Collection of Dall-E 3 prompting bugs, issues and tips, Simple

This is a here is a list of tip for users, after experiences with DALL-E.

This is a simplified version of this post. It is a summary of the findings and experiences there, but shorter to read.

Discussions should be mainly done there, not here.

Bugs:

  • Content Policy Issues: DALL-E’s content policy system often blocks valid prompts without feedback.

  • Nonsensical Text Insertion: When pushing DALL-E to creative limits, nonsensical texts appear, where DALL-E inserts the prompt into the image.

    • Fix: You cannot get rid of it with “don’t add any text,” instead, you get more text. You have to change the prompt. DALL-E describes the image when it doesn’t know how to realize it. The more challenging the prompt, the more likely nonsense text appears. Some styles, like “drawing” or “cartoon,” are more prone to this.
      Tip from @polepole: Adding “For unlettered viewers only” helps suppress text.
  • Lack of Metadata: DALL-E files lack metadata like prompt, seed, or date. Prompts must be saved manually. WEBP format doesn’t store metadata well.

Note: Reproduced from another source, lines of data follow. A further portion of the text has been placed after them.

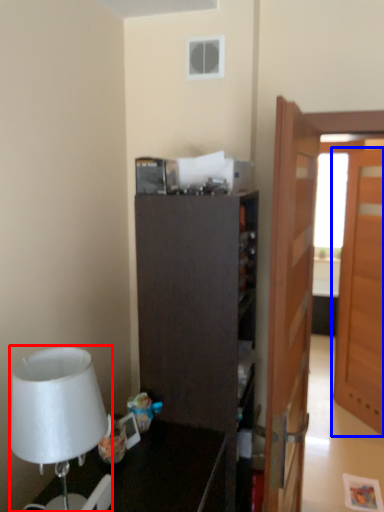
Question: Which object is further to the camera taking this photo, lamp (highlighted by a red box) or door (highlighted by a blue box)?

Choices:
 (A) lamp
 (B) door

Answer: (B)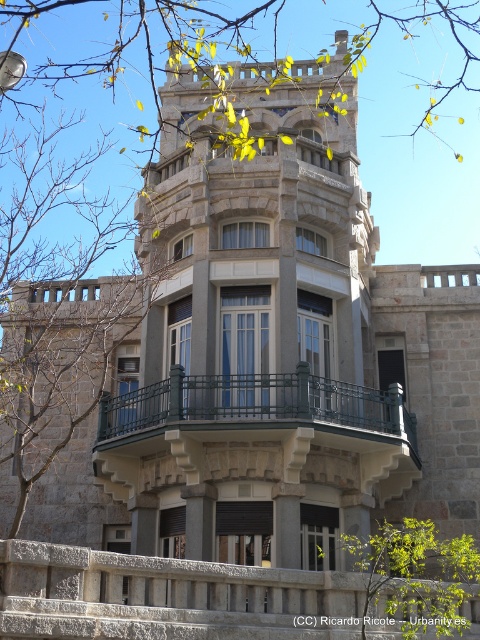
Consider the image. You are standing in front of the building and want to take a photo that includes both the gray stone balustrade at lower center and the green leafy tree at center. Based on their positions, which object should you position to the left side of your camera frame to include both?

The gray stone balustrade at lower center is to the left of the green leafy tree at center, so you should position the gray stone balustrade at lower center on the left side of your camera frame to include both in the photo.

You are a window washer standing on the roof of the building. You need to clean the green leafy tree at center and the green wrought iron balcony at center. Which object is wider so you can decide which requires a larger ladder?

The green wrought iron balcony at center might be wider than green leafy tree at center according to the description, so you should use a larger ladder for the balcony.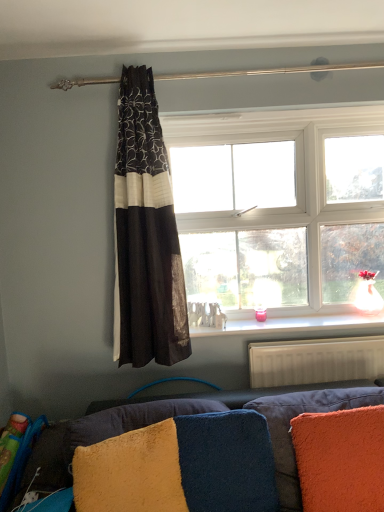
Question: In the image, is white textured radiator at lower right on the left side or the right side of white plastic window at center?

Choices:
 (A) left
 (B) right

Answer: (B)

Question: Considering their positions, is white textured radiator at lower right located in front of or behind white plastic window at center?

Choices:
 (A) front
 (B) behind

Answer: (A)

Question: Considering the real-world distances, which object is closest to the fuzzy yellow pillow at lower left, acting as the third pillow starting from the right?

Choices:
 (A) velvet blue couch at lower center
 (B) white plastic window at center
 (C) orange fuzzy pillow at lower right, which is the third pillow in left-to-right order
 (D) white textured radiator at lower right
 (E) black sheer curtain at center

Answer: (A)

Question: Based on their relative distances, which object is farther from the fluffy blue/yellow pillow at lower center, which is the second pillow from right to left?

Choices:
 (A) orange fuzzy pillow at lower right, positioned as the first pillow in right-to-left order
 (B) white plastic window at center
 (C) white textured radiator at lower right
 (D) fuzzy yellow pillow at lower left, marked as the 1th pillow in a left-to-right arrangement
 (E) velvet blue couch at lower center

Answer: (B)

    • Fix: @chieffy99 suggests adding metadata during PNG conversion via ChatGPT. Use this prompt:
      After getting the image from DALLE, process the image, convert it to PNG, and put META data in the image before sending it to me.

Issues and weaknesses:

  • Precision: DALL·E can create absolutely beautiful images, even with very simple prompts. But in its current version, DALL·E still has some issues with precision. This is especially a significant obstacle when it comes to storytelling.

    • Fix: Experiment, try to talk DALL·E in to what it is suppose to do, be patient, it is a young tech.
  • Negation Handling: DALL-E cannot process negations like “not, no, don’t, without.”

    • Fix: Describe positive properties to avoid unwanted elements.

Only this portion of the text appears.